People and Wildlife..True stories from across India

This post first appeared in on the Sustainibility Next Blog https://sustainabilitynext.in/of-human-animal-co-existence/


 


“… do step outside the confines of your classrooms and houses. You never know what you might find right in your back yard,” Gundappa Sir advises children, in the story Kaadu Paapa by Sujatha Padmanabhan – one of the ten delightful tales featured in the anthology People and Wildlife published by Kalpavriksh .

True to his words, this book inspires children to do exactly that by telling them fascinating stories of how people and wildlife co-exist across the country. Along the way, it also informs them of our country’s stunning natural heritage.

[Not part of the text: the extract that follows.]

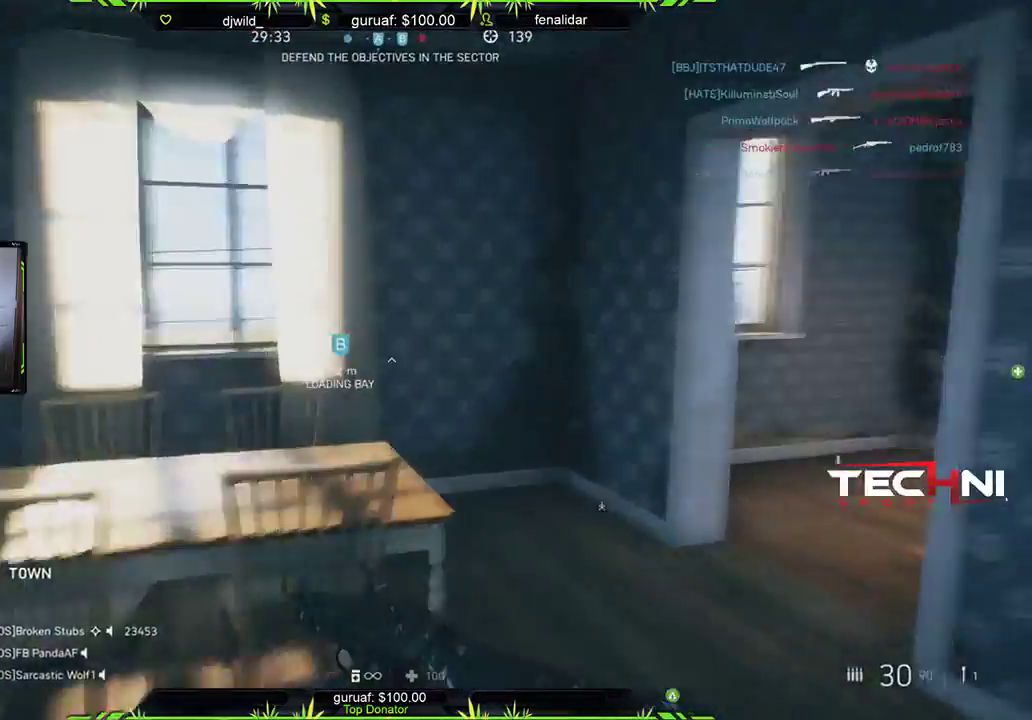
{"buttons": [], "left_stick": "up-right", "right_stick": "center", "events": [[100, "right_stick", "center"], [117, "left_stick", "up"], [333, "left_stick", "up-right"]]}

When I think of India, I think ‘diverse’. So, what struck me the most was the close attention given to diversity in this book. In addition to wildlife, it also highlights the diverse cultures, beliefs, traditions, landscapes and people across the country. In the lush northeast, a Naga grandfather tells his grandson about the traditions of their tribe and how their people listened to messages from nature. In the west, villagers in Charotar, Gujarat, co-exist peacefully with mugger crocodiles. In Rajasthan, Ratanlal and his wife draw from the teachings of their religion to feed thousands of migratory Demoiselle Cranes from Mongolia. And in Kerala recollections of their carefree childhood days, lead a group of friends to clean up their river, bringing back the otter that once frolicked there.

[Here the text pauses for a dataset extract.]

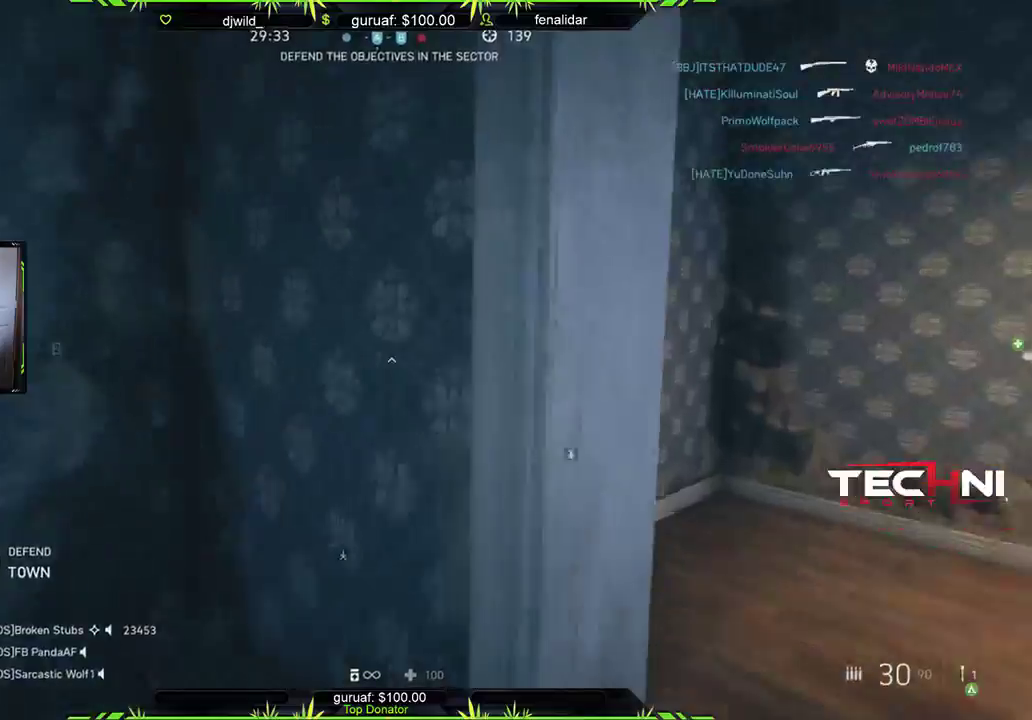
{"buttons": [], "left_stick": "up-right", "right_stick": "center", "events": [[133, "left_stick", "right"], [217, "right_stick", "down-left"], [333, "left_stick", "up-right"], [400, "right_stick", "center"]]}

In addition to rural narratives, the book also features stories from big metros. In Chennai, citizens help save the Olive Ridley Turtle from extinction, and, near bustling Mumbai, despite attacks, the leopard is worshipped as Waghoba, the guardian of the forest.

Nayantara Surendranath’s charming illustrations bring alive this wonderful potpourri of stories, helping readers picture the cultures and unique creatures they might not have seen otherwise. While a couple of the stories did drag, what I can say about all the stories is that they brought hope and inspiration to an otherwise dismal narrative on environmental degradation that one usually encounters. These are stories children must know – of real people, doing real work to preserve the natural world. A must have in any school classroom or home library.